___ 文档摘录 ___

研究人员发现了FTCODE勒索软件的更新版本，这一次看起来作者似乎将更多的精力放在了密码窃取功能上。ThreatLabZ团队进行的分析表明，该恶意软件专门针对说意大利语的Windows用户，并且最新版本（检测为1117.1）采用VBScript下载方法进行更复杂的攻击。

攻击者使用电子邮件将勒索软件传播到潜在目标，恶意电子邮件包括受感染的文档和VBScript，它们在执行时运行会触发勒索软件感染的PowerShell脚本。该脚本首先将诱饵图像下载到％temp％文件夹中，并试图诱使用户相信他们只是收到了图像，然后在后台下载并运行勒索软件。

该恶意软件试图通过在Windows启动文件夹中创建一个名为WindowsIndexingService.lnk的快捷方式来获得持久运行能力。此外，它还会创建一个计划任务，称为WindowsApplicationService，快捷方式和计划任务都共同指向恶意的WindowsIndexingService.vbs脚本。

___ 记录摘录 ___

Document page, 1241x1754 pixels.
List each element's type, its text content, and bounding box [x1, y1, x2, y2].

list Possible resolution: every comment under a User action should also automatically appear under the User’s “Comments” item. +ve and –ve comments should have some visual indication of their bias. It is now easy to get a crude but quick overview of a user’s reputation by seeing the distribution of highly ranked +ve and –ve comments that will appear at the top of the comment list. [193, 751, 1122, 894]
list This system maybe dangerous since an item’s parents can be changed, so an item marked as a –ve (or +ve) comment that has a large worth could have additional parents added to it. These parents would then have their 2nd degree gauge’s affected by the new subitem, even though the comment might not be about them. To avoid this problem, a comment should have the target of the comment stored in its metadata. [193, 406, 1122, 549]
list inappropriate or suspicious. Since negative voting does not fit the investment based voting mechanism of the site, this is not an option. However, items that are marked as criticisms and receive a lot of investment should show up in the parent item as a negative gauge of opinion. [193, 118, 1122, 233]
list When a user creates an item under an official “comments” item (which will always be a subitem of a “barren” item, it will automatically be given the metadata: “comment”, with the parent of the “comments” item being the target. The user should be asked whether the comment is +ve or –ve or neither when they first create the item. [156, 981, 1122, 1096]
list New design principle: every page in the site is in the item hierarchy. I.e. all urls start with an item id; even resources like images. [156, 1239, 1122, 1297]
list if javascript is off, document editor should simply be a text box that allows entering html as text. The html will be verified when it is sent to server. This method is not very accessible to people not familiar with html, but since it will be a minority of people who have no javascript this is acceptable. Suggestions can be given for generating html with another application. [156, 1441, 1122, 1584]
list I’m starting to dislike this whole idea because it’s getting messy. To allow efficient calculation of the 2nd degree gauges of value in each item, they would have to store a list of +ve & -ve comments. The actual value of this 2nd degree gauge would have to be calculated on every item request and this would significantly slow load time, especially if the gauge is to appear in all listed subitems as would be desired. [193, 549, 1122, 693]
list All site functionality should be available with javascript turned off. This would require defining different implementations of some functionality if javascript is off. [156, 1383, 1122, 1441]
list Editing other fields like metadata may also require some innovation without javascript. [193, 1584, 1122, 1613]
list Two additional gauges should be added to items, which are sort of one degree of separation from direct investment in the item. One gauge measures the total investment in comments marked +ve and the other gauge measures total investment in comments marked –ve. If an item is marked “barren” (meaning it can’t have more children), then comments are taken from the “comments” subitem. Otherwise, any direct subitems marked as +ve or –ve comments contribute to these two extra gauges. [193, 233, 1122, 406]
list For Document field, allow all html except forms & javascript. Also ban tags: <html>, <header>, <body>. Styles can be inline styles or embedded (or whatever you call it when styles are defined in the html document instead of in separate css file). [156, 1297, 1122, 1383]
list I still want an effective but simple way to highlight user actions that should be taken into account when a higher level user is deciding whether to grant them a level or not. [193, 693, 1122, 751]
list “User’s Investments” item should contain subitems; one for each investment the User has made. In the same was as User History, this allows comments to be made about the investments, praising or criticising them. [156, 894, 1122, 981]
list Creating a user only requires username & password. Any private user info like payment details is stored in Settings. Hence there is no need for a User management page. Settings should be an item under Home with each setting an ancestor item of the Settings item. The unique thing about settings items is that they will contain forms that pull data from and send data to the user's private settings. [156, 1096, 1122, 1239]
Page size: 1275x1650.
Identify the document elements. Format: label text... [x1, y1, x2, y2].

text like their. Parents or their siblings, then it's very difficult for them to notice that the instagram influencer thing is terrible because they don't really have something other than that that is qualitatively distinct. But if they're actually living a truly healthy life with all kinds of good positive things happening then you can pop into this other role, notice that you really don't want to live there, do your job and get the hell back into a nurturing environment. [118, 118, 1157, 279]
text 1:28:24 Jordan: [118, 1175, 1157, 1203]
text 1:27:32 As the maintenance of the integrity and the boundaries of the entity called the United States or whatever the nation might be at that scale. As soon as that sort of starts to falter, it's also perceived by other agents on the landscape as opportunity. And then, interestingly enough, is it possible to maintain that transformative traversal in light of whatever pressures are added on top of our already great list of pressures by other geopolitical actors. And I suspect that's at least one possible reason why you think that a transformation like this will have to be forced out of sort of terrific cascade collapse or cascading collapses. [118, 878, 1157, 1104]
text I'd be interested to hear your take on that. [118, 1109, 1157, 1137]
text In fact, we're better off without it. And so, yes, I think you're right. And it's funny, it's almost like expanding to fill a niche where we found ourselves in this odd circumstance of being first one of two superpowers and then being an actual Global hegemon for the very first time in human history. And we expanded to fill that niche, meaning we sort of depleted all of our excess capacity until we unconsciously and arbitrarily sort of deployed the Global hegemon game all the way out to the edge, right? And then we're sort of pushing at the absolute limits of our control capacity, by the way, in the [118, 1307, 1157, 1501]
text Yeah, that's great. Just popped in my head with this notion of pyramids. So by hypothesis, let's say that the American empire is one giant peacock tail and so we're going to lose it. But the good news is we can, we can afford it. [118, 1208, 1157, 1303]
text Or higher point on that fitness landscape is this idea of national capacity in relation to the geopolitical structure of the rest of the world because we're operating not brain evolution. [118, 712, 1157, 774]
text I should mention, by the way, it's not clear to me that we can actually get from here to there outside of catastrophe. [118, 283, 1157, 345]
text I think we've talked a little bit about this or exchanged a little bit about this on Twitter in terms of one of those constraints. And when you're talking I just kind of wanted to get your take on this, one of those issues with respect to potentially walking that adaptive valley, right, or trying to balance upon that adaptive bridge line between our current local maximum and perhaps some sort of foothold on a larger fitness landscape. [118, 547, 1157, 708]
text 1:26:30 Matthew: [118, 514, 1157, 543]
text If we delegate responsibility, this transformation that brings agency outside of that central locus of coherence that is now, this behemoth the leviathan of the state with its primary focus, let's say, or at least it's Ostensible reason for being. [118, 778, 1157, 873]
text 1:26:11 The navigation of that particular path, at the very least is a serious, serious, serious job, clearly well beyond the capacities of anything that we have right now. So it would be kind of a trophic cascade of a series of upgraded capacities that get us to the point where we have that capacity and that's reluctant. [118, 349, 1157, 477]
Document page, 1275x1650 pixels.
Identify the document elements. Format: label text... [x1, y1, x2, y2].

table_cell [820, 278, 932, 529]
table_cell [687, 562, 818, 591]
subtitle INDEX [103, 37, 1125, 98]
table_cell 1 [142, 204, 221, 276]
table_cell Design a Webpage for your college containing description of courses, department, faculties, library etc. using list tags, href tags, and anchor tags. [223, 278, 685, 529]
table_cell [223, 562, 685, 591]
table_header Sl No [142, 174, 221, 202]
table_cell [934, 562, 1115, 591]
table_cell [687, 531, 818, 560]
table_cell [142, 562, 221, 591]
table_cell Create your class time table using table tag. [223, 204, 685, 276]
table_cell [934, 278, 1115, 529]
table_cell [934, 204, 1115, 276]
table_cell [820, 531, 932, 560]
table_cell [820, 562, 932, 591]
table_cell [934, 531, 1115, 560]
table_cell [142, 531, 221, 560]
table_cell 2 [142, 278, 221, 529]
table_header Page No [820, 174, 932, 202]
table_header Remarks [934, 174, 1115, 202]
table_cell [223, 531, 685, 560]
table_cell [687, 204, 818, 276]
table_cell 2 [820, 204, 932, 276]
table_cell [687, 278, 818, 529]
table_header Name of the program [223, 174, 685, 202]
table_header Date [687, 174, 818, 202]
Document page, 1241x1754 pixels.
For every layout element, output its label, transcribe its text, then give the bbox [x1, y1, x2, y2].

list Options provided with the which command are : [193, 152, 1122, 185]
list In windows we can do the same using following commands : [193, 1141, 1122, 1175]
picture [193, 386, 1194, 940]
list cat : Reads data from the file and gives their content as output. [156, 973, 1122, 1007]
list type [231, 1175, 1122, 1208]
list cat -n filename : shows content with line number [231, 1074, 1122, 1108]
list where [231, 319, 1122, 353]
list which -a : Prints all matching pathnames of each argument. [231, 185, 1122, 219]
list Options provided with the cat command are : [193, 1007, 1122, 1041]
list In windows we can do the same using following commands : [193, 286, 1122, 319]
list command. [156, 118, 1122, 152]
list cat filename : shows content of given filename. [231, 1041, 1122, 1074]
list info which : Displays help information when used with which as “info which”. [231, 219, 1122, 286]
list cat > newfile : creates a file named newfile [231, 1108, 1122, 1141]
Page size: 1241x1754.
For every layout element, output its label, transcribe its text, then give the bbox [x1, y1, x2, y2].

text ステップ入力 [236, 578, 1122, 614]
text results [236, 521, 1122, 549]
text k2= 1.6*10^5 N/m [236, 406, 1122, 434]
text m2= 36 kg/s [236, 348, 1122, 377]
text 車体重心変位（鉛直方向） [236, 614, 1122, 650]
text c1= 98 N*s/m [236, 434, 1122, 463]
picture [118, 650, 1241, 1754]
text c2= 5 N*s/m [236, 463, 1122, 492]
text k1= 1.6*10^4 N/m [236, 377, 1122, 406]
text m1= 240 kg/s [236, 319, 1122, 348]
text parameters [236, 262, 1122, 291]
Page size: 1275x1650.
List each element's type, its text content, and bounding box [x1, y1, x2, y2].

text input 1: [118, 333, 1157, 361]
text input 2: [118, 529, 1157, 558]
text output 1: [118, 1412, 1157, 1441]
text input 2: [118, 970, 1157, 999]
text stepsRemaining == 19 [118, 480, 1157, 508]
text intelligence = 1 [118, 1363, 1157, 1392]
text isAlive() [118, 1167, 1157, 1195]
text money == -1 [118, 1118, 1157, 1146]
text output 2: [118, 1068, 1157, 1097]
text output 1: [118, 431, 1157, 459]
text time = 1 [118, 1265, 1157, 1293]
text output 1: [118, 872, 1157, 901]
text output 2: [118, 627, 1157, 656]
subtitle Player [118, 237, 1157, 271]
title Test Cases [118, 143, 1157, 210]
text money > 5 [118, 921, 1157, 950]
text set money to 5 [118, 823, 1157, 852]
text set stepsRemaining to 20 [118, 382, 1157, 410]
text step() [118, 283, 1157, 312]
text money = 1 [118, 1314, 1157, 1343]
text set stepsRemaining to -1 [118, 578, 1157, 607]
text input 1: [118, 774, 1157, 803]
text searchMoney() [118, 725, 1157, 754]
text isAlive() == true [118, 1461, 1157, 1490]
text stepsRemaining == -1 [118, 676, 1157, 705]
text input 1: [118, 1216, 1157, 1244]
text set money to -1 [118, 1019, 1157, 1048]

___

请根据文档摘录回答：恶意软件在Windows启动文件夹中创建的快捷方式叫什么名字？

:: 回答 ::
WindowsIndexingService.lnk